Debbie C. is an artist from Singapore whose practice is informed by their time working as a graphic designer. Their creative process involves photographing items they own and the places they dwell in, in an effort to anchor themselves through those objects and spaces. Their artworks minimize the importance of the object, replacing it with the importance of an idea or a social relation. Debbie bases their ideas on Shinto, a religion rooted in Japanese culture, with a focus in particular on Tsukumogami, a collective term given to household objects that have existed for at least a hundred years and are believed to have become sentient.

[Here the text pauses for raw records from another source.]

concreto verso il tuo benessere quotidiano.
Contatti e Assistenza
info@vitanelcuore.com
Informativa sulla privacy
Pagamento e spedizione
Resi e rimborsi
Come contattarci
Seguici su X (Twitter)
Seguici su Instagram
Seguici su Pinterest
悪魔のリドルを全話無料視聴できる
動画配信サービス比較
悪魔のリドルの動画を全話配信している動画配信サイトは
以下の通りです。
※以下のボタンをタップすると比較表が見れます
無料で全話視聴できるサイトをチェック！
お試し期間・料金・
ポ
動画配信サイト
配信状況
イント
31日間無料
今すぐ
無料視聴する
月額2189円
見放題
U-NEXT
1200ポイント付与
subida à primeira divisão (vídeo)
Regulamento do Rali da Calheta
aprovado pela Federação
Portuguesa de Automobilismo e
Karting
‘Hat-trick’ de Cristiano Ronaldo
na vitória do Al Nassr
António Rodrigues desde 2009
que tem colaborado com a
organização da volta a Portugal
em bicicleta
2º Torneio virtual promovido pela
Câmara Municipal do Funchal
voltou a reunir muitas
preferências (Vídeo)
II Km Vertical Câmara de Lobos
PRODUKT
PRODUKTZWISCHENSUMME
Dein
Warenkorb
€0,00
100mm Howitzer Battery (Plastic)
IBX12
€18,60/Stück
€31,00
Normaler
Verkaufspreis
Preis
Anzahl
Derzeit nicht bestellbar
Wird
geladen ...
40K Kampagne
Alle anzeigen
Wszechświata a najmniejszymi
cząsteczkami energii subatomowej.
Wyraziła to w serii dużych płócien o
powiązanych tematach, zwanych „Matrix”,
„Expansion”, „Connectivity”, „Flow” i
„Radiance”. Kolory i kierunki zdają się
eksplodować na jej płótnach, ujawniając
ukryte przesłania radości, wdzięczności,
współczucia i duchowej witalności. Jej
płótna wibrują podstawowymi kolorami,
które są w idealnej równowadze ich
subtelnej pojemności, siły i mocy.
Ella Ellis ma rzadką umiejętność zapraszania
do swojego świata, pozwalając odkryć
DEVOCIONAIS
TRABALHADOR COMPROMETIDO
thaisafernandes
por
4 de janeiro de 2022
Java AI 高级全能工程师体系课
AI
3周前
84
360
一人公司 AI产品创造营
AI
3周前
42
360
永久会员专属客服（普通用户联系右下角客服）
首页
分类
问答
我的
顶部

Sena Cleave is a visual artist whose art practice addresses the ways images and texts fabricate ideas of femininity, racial identity, language, and originality or authorship. They often pilfer cultural matter from everyday life and repurpose it to point at the gap between the felt experiences of our bodies and the ways that bodies are represented or reflected back to us. They work with processes that allow them to translate across disciplines such as weaving, photographic image-making, and writing.